# Picture Frame

While I was working with a friend mathematician, I showed him a couple ways `physicists use math in strange ways.

One of the things that I showed him was the usage of commutators in quantum mechanics. They look like this:

$$[A, B] = AB - BA$$

That is zero if $A$ and $B$ commute, that is $AB = BA$. If they do not do that, like general square matrices or operators, then the commutator gives you the way they do not commute.

## The Problem

He told me that they actually come from group theory and that there is a really neat problem that can be solved with them:

You want to put a framed picture onto the wall with a cord to the picture frame. The cord is a single one, and both ends are attached to the frame. How do you need to put the cord around $n$ nails, so that the picture can be taken down by taking out

anyof the nails?

For that, he told me, that I should write the commutator like that:

$$[A,B] = ABA^{-1}B^{-1}$$

In the previous revision of this article, prior to 2013-08-18, I used the commutators $AB - BA$ with the implicit $-BA = A^{-1} B^{-1}$. Writing the commutator like he said is cleaner, since there is only one operation on this group of windings, namely performing them after each other.

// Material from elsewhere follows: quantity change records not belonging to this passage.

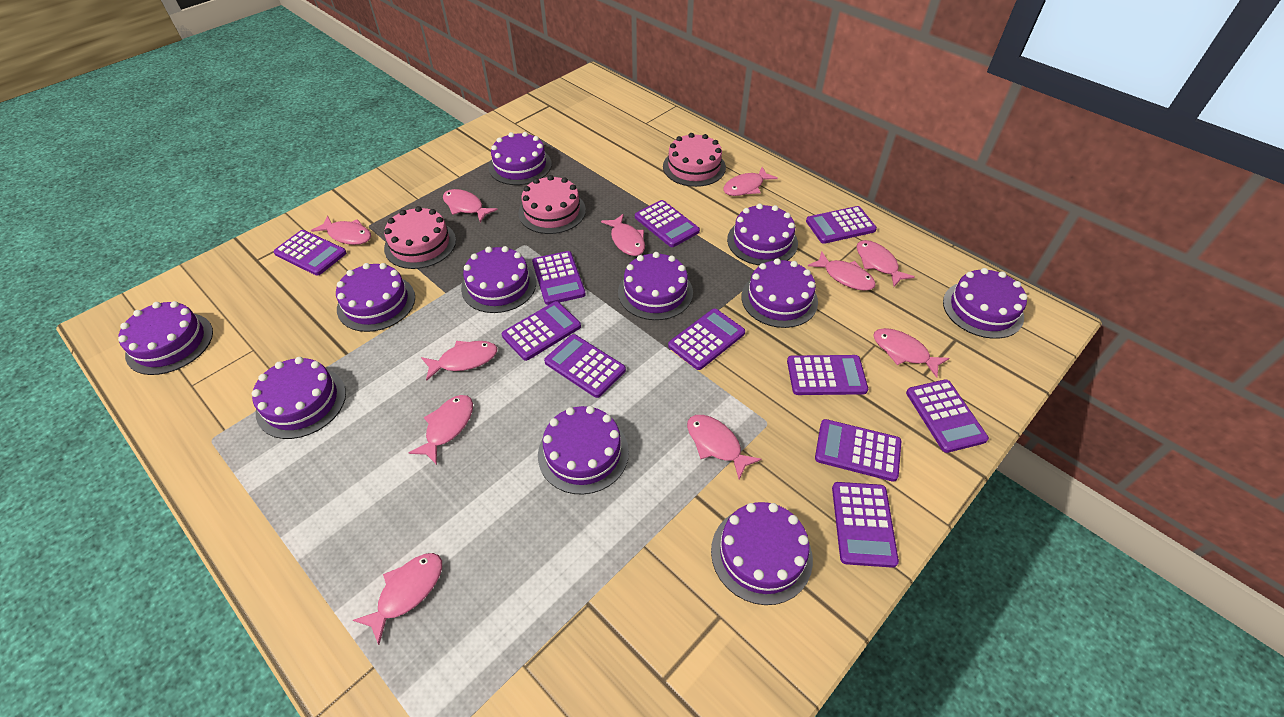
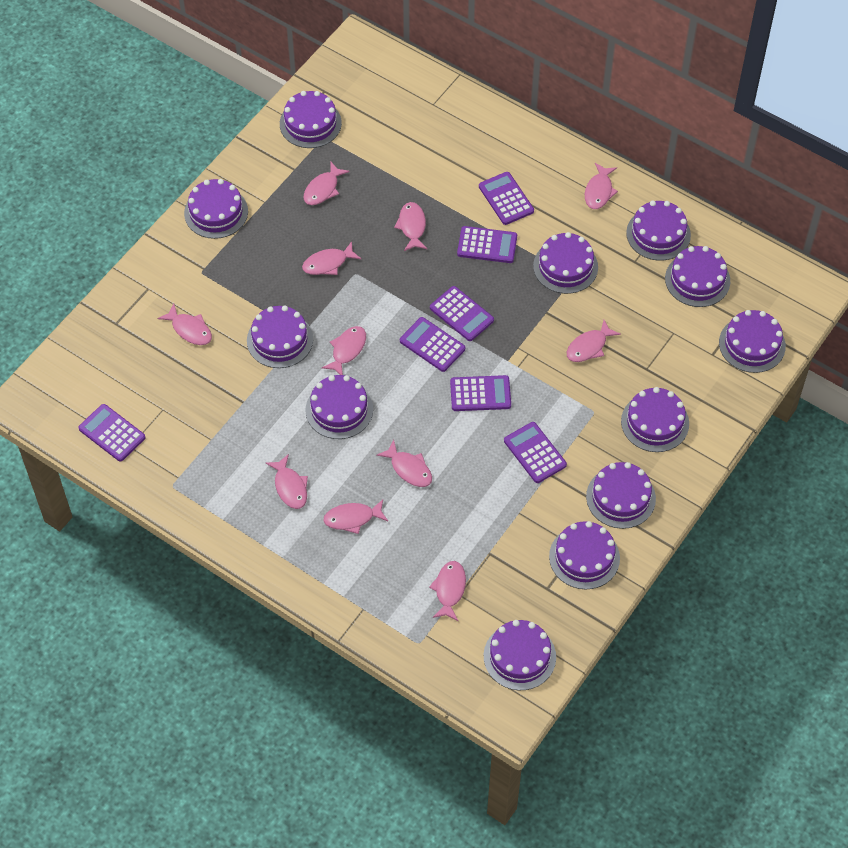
pink cake: [384,206,456,269] [518,175,586,234] [663,133,726,187] = 3 -> none = 0
purple cake: [118,301,213,375] [252,357,346,439] [336,263,415,332] [461,246,536,313] [489,132,552,185] [538,406,629,495] [618,252,693,320] [711,502,813,605] [727,204,798,265] [741,259,818,328] [943,268,1027,339] = 11 -> [184,179,248,239] [247,306,313,368] [280,91,342,148] [305,375,373,439] [484,620,556,690] [533,232,598,294] [549,521,620,589] [586,462,656,529] [621,387,689,452] [626,201,691,261] [665,246,730,307] [719,310,786,373] = 12
purple calculator: [273,230,346,276] [502,301,581,361] [532,251,586,305] [544,334,626,398] [635,200,700,247] [668,308,745,370] [787,355,868,395] [806,206,877,244] [815,419,901,482] [832,482,899,568] [906,379,989,453] = 11 -> [78,404,146,462] [400,317,465,372] [430,286,494,341] [450,375,511,411] [457,226,517,263] [479,172,534,225] [504,422,567,483] = 7

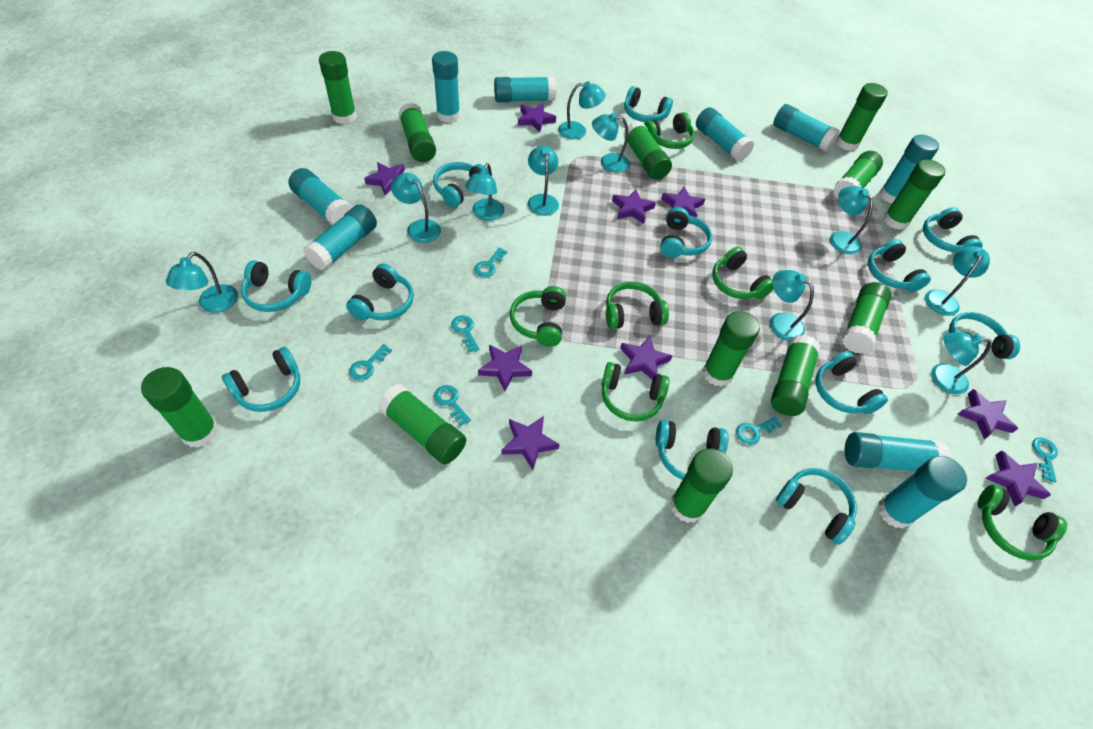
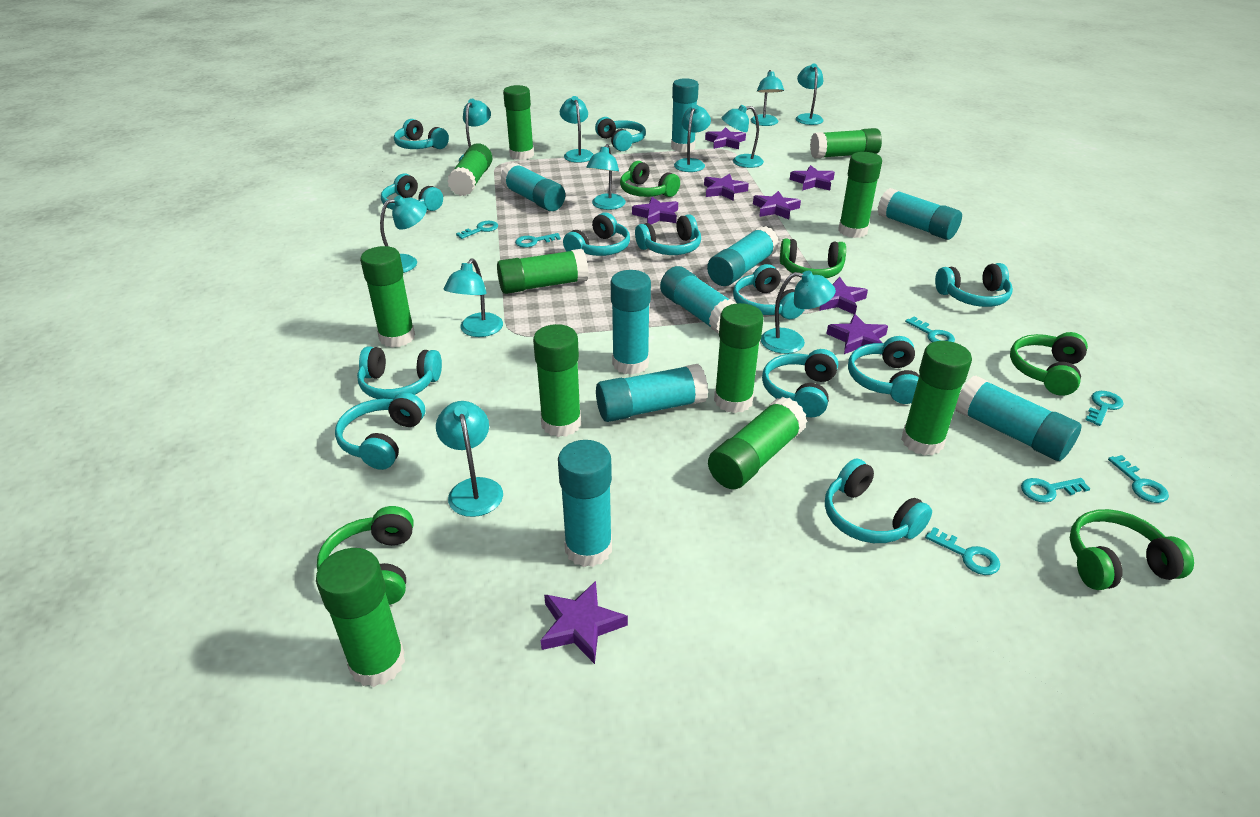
green glue stick: [141,367,218,448] [319,51,357,124] [378,384,467,464] [399,103,436,162] [623,121,672,180] [670,448,733,523] [703,311,760,387] [771,335,821,416] [833,151,883,198] [836,83,888,151] [842,282,892,354] [883,159,945,230] = 12 -> [316,548,405,687] [360,246,415,348] [447,143,493,196] [497,249,589,294] [503,85,534,160] [533,324,581,437] [708,397,807,489] [714,303,763,413] [810,128,882,159] [838,152,882,238] [901,341,972,456] = 11
green headphones: [510,286,566,347] [601,362,670,421] [606,282,669,329] [644,112,695,149] [712,247,774,299] [978,484,1067,561] = 6 -> [317,506,414,605] [620,161,680,197] [780,238,846,278] [1010,332,1088,396] [1070,509,1194,590] = 5
purple star: [364,162,405,196] [478,345,532,391] [502,416,560,470] [518,103,556,132] [612,189,656,224] [620,336,672,380] [661,187,705,218] [957,389,1018,439] [985,450,1051,506] = 9 -> [541,581,628,664] [632,197,678,224] [704,174,749,201] [705,127,746,149] [753,191,801,219] [790,165,835,191] [819,277,868,314] [826,314,888,355] = 8
turquoise key: [349,344,392,381] [434,385,471,426] [451,315,479,352] [474,247,507,277] [736,416,782,445] [1032,437,1058,482] = 6 -> [456,221,498,239] [515,233,561,248] [905,317,955,342] [925,527,1000,575] [1021,478,1090,503] [1085,391,1124,426] [1108,455,1169,503] = 7
turquoise lamp: [166,252,238,313] [391,173,441,243] [465,163,504,221] [528,145,559,216] [558,81,605,139] [592,113,630,173] [770,270,814,341] [830,186,873,254] [925,246,990,316] [931,332,992,394] = 10 -> [380,195,427,273] [436,401,503,517] [444,258,503,337] [459,99,491,162] [560,96,594,163] [586,144,626,210] [674,104,711,172] [722,105,764,168] [751,70,784,126] [761,270,836,354] [796,64,824,125] = 11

I have seen a website where they give you the solution, but I would like to show the derivation he gave me. He told me, that the solution for $n = 2$ is simply $[A, B]$. Later on, I tried to understand what that actually means. This is what I came up with.

Start with two nails, A and B. There is a basic loop around each nail, $A$ and $B$ respectively:

If you do $A$ and then $B$ directly, and wiggle on the cord a little, you will get the following, which I will call `AB`:

If you go through one of the basic loops in reverse, it will count as its inverse, say $A^{-1}$.

## The Solution

The solution is supposed to be:

$$[A, B] = ABA^{-1}B^{-1}$$

That means doing $A$, then $B$, then $A^{-1}$ ($A$ backwards) and then $B^{-1}$ ($B$ backwards). After some wiggling, I get this:

Look closely. If you pull out nail A, the loop that is tight around A will become free, go around B and will finally release the picture frame. If you release B, the loop that goes below B will become free. The loop above B will just fall down. That will also release the frame. So this is the solution to that problem.

## Higher Orders

The really interesting part about the group theory approach is that it scales to higher orders fairly easily. So what about three nails? The definition for the commutator of higher orders is the following:

$$[A_1,A_2,...,A_n] = \left[[A_1,...,A_{n-1}],A_n \right]$$

With the basic loops $A$, $B$ and $C$, the solution to the three nail problem should be the following:

$$\begin{aligned} \begin{aligned} \big[ [A, B], C \big] &= [ A B A^{-1} B^{-1}, C ] \ &= A B A^{-1} B^{-1} C (A B A^{-1} B^{-1})^{-1} C^{-1} \ &= A B A^{-1} B^{-1} C (B A B^{-1} A^{-1}) C^{-1} \ &= A B A^{-1} B^{-1} C B A B^{-1} A^{-1} C^{-1} \end{aligned} \end{aligned}$$

I tried to create a picture with this. It is not really easy to see what is going on there.

As far as I checked, the picture falls down if one removes either A, B or C, so the answer seems to be correct. In principle, it should be possible to do this with four and more nails, but I think that it will be almost impossible to present this in a clear way.